ある日、クラスメイトのD君が学校帰りに「近所のお化け屋敷に寄って行こう」と言いました。僕は、幽霊とか怖い話が大の苦手だったので、正直行きたくなかったのですが、友達付き合いを断ることができず、クラスメイト4人と一緒に肝試しに行くことになってしまいました。
場所を知っているD君を先頭に、僕たち5人はぞろぞろと夕暮れの街を歩いていきました。

「ここだよ」
15分ほど歩くとD君が足を止め、一軒の家を指さしました。
「かなり前から地元では有名な心霊スポットなんだ」
僕は、目を疑いました。その家は、僕が引っ越してきた家だったのです。まだ誰も家に呼んだことはなかったので、みんな僕の家だとは知らなかったのです。
両親は、中古でいい家が見つかったと言って喜んでいたのに、まさかその家が心霊スポットだったなんて、信じられない思いでした。それに、住み始めてから3ヶ月、何もおかしな出来事は起きていませんでした。

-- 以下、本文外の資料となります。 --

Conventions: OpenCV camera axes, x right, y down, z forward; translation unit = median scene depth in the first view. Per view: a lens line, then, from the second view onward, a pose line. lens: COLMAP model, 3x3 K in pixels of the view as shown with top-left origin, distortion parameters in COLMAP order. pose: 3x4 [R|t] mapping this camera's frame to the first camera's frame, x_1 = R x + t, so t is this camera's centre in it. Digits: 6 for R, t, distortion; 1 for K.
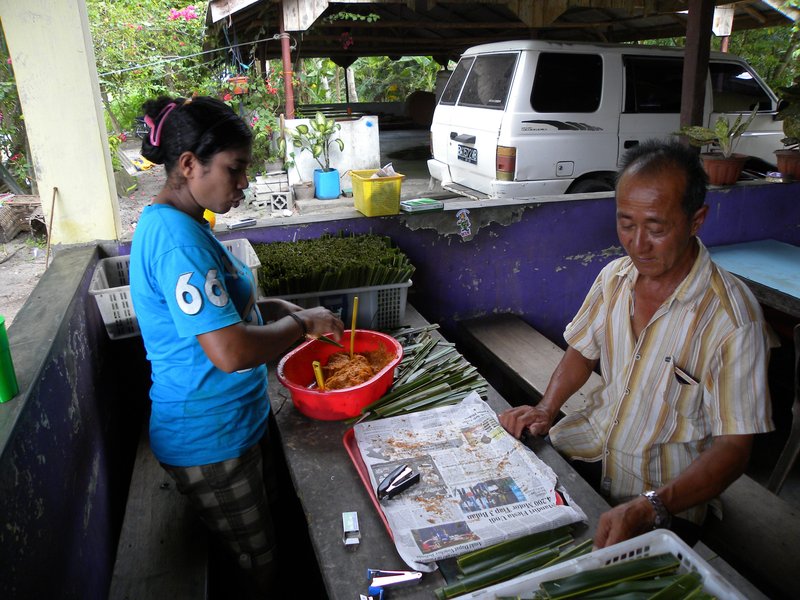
lens RADIAL K [[624.5, 0, 402.8], [0, 624.5, 303.4], [0, 0, 1]] dist [-0.163940, 0.120855]
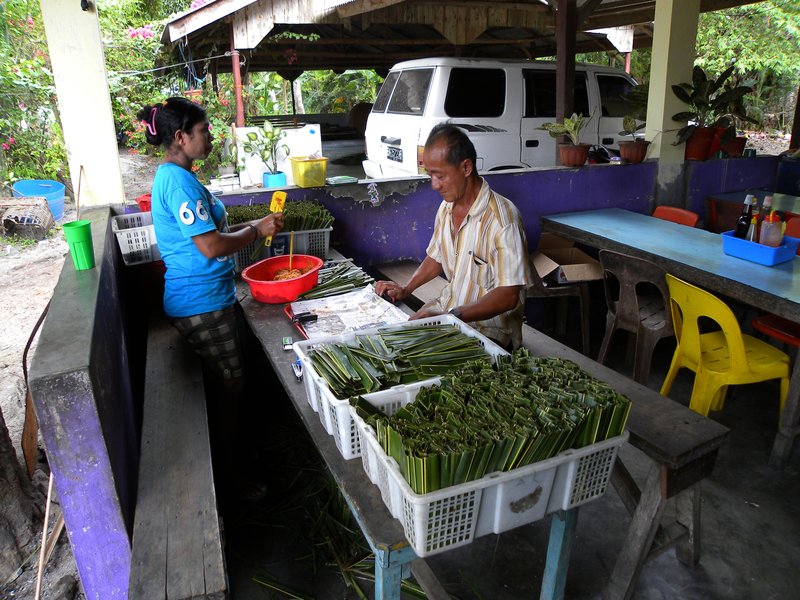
lens RADIAL K [[624.5, 0, 402.8], [0, 624.5, 303.4], [0, 0, 1]] dist [-0.163940, 0.120855]
pose [[0.996789, -0.024232, 0.076316, 0.017401], [0.025671, 0.999510, -0.017930, 0.047359], [-0.075845, 0.019832, 0.996922, -0.125018]]
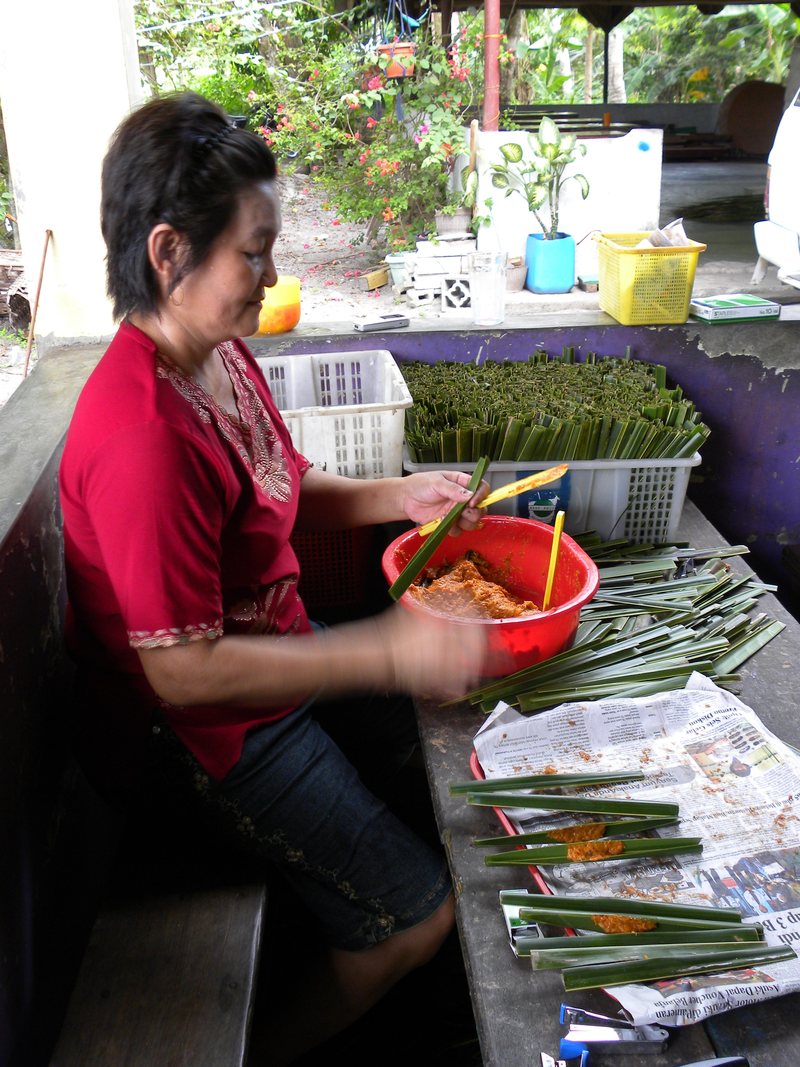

D君が適当な作り話をしているのではないか、だんだんと、そう思えてきました。
「この家がどうして心霊スポットなの?」
僕は、D君に尋ねました。
「この家に住んでいる人達は、みんな幽霊が出るっていって引っ越していくんだよ」
「そんな、まさか!」
「君の家族は、あとどれくらい持つかな・・・」
そう言うとD君は、不気味な笑みを浮かべました。
僕はハッとしました。
見ると他のクラスメイト達もみな一様にD君と同じようなのっぺりとした笑みを浮かべていました。みんな初めから僕の家だと知っていたのです。
僕は、クラスメイト達の陰湿さとその表情が気味悪くなって、その場から、逃げるように家に入りました。

その数か月後、結局、僕たち一家は再び別の町へ引っ越すことになりました。
そうなった理由については、また今度お話しする機会があればしたいと思います・・・。